Researchers continue to discover new, powerful ways to use polymers. In fact, the 2000 Nobel Prize for chemistry was won by a team of scientists who discovered that polymers can be modified to conduct electricity. This could support innovative products ranging from organic solar cells and light-emitting diodes to next-generation coatings on stealth aircraft. Conductivity could also enable smart textiles, which would mimic human skin by reacting to electrical signals like temperature change. Printing miniature electric circuits on clothing could allow it to monitor the wearer’s vital signs, and even call for help in the event of an emergency.
And at the University of Illinois at Urbana-Champaign, scientists have synthesized a self-healing polymer, which might one day make spacecraft less reliant on human repairs. Imagine a coat of paint on a house that repairs its own cracks, or having your favorite shirt mend itself after snagging on a nail. Self-healing polymers might even make buildings more resilient, better able to withstand earthquake damage.
It’s also important to consider the environmental impact from polymer products. For example, most plastics are not biodegradable, and since we currently recycle only a fraction of what we create, too much ends up in landfills or in the natural environment. Going forward, we’ll need to improve our disposal and recycling performance and consider new technologies that accelerate the biodegradation of obsolete materials.
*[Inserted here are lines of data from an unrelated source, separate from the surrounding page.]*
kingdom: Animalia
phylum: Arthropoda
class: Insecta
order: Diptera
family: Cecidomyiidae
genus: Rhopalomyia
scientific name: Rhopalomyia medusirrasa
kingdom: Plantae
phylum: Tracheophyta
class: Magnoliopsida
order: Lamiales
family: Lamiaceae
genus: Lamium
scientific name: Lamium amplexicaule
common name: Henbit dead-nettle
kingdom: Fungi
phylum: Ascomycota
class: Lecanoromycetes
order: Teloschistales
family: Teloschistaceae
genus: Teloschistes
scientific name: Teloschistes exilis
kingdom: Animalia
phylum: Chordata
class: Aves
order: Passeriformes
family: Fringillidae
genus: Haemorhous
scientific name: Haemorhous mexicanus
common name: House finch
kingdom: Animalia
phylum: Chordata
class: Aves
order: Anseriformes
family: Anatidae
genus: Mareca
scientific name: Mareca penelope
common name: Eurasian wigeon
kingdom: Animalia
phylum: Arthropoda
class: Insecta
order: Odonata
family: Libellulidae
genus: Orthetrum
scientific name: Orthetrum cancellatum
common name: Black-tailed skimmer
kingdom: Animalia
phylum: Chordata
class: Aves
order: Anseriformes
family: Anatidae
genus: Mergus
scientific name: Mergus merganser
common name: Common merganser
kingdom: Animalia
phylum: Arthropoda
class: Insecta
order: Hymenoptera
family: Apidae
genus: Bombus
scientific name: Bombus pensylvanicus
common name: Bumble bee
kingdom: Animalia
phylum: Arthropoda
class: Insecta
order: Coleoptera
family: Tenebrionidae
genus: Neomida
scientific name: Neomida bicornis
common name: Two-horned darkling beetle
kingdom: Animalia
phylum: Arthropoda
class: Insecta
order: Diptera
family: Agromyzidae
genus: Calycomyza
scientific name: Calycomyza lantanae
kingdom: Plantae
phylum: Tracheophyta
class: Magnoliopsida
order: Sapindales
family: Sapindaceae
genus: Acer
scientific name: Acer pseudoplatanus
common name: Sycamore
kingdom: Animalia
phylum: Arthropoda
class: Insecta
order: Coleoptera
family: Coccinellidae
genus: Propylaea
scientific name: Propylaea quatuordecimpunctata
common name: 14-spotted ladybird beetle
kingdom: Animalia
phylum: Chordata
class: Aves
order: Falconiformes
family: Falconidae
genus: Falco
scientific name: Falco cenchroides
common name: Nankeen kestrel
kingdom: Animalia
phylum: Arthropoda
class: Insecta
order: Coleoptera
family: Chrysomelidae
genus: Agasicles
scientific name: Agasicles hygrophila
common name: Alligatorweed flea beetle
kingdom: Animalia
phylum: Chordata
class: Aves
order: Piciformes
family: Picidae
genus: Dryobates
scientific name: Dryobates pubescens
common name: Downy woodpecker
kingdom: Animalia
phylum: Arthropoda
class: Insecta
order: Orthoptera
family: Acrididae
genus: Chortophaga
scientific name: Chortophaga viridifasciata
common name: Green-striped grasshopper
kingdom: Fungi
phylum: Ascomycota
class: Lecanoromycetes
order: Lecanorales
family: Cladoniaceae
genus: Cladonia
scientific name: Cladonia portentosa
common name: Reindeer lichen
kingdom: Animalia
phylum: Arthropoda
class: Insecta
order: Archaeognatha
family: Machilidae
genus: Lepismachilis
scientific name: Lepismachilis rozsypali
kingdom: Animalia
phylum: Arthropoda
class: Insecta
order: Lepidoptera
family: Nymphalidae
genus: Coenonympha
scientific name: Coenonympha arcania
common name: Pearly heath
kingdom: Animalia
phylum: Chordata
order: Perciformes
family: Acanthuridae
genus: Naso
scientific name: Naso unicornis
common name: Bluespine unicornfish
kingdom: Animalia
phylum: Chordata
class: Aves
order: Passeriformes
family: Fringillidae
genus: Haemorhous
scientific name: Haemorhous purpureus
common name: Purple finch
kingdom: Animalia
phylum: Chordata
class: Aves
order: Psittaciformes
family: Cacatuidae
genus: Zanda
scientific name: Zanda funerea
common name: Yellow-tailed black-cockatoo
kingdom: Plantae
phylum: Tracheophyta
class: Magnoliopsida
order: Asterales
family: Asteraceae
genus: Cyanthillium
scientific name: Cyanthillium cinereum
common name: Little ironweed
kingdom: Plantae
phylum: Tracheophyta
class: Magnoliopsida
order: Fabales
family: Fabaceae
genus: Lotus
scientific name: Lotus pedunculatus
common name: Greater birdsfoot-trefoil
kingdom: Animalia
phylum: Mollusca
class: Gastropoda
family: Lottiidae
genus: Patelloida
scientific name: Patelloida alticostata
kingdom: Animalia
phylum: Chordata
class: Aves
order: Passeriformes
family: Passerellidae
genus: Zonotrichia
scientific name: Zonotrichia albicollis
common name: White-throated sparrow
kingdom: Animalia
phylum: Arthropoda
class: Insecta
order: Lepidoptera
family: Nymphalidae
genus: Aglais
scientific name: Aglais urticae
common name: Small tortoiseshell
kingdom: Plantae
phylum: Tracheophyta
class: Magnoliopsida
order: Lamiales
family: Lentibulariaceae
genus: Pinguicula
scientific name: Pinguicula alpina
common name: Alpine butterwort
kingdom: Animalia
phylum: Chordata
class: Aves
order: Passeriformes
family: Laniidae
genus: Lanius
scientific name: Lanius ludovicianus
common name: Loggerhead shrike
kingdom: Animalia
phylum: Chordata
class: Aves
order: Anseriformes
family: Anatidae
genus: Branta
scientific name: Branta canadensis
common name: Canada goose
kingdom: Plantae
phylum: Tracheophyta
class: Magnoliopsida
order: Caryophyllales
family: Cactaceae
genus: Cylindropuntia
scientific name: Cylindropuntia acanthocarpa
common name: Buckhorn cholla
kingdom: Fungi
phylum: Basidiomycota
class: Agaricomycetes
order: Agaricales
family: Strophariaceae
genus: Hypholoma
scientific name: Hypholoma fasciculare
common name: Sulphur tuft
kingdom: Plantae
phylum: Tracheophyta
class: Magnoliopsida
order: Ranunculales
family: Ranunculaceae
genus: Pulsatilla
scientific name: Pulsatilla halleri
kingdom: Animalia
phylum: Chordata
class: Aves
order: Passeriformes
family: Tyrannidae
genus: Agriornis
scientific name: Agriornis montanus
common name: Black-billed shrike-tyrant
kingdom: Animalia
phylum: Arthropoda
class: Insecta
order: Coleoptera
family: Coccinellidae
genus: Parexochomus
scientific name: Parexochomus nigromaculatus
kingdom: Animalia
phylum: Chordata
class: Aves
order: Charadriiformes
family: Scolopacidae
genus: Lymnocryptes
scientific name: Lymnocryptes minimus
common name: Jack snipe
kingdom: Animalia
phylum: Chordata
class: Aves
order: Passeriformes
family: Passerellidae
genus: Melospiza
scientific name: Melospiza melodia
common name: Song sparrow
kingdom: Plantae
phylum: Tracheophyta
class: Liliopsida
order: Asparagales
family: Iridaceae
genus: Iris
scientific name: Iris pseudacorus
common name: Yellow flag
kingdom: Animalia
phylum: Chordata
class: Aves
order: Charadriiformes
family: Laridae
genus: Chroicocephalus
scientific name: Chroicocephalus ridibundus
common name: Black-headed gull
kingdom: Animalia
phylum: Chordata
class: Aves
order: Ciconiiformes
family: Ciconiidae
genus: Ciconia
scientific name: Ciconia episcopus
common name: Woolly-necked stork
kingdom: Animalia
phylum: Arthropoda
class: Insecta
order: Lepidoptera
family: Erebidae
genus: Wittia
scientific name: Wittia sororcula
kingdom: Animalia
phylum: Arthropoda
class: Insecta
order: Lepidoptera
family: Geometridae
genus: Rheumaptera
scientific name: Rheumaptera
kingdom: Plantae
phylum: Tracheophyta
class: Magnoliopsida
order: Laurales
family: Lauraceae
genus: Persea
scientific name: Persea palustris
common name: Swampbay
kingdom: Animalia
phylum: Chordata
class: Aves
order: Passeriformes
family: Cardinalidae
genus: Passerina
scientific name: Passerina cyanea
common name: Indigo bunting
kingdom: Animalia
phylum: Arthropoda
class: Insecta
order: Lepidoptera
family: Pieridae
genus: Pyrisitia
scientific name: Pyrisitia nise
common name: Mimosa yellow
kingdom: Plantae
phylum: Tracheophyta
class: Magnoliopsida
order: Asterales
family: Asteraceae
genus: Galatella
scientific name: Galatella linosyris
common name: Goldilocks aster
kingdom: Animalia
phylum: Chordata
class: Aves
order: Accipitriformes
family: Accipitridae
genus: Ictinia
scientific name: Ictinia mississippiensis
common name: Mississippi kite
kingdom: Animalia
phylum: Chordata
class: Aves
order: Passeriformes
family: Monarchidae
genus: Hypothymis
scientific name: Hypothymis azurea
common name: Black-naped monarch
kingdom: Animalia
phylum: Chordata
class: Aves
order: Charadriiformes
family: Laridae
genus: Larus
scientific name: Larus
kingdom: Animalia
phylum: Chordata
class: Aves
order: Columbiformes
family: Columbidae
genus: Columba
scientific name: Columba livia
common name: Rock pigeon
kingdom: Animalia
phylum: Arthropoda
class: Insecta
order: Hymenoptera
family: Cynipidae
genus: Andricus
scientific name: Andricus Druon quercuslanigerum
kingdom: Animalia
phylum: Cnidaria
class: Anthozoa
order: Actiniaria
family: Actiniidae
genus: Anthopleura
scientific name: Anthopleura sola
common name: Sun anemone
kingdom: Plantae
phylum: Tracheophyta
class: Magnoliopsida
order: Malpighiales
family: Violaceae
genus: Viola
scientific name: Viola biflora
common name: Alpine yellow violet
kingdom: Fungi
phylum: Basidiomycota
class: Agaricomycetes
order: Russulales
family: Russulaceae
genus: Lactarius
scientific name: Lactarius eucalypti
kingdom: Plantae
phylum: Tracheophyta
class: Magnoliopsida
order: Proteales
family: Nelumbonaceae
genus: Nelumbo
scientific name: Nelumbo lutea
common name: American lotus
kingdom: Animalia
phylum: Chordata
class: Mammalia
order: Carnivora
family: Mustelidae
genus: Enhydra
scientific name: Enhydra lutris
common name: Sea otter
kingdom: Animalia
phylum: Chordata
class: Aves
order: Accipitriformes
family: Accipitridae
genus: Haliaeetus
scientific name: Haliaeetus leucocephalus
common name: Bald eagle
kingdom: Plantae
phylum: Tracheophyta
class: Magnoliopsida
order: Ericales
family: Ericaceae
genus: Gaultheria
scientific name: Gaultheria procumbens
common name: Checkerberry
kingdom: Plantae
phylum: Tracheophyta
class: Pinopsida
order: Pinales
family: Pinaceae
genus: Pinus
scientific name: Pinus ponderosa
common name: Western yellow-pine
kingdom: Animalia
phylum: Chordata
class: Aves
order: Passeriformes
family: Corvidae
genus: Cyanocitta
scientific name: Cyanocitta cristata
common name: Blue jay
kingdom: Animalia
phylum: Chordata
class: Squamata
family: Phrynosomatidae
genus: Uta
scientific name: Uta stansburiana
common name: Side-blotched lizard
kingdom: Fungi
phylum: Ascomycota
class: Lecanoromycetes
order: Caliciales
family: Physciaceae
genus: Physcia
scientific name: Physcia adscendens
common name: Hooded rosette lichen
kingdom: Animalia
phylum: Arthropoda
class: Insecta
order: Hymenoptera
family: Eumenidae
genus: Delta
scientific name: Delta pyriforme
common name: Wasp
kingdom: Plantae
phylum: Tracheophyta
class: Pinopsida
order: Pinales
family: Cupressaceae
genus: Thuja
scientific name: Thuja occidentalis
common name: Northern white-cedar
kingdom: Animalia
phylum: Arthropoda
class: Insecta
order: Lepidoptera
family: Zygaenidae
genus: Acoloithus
Ultimately, polymers have reduced our dependence on scarce natural resources, including wood from trees and metals which must be mined and processed. And the reduced weight of polymer-based containers compared to glass and metals helps conserve fuel used for transportation, reducing pollution.
The benefits of polymers are enormous and many are still being discovered. Continuing research will deliver innovations that improve our lives both in the near future and for many years to come.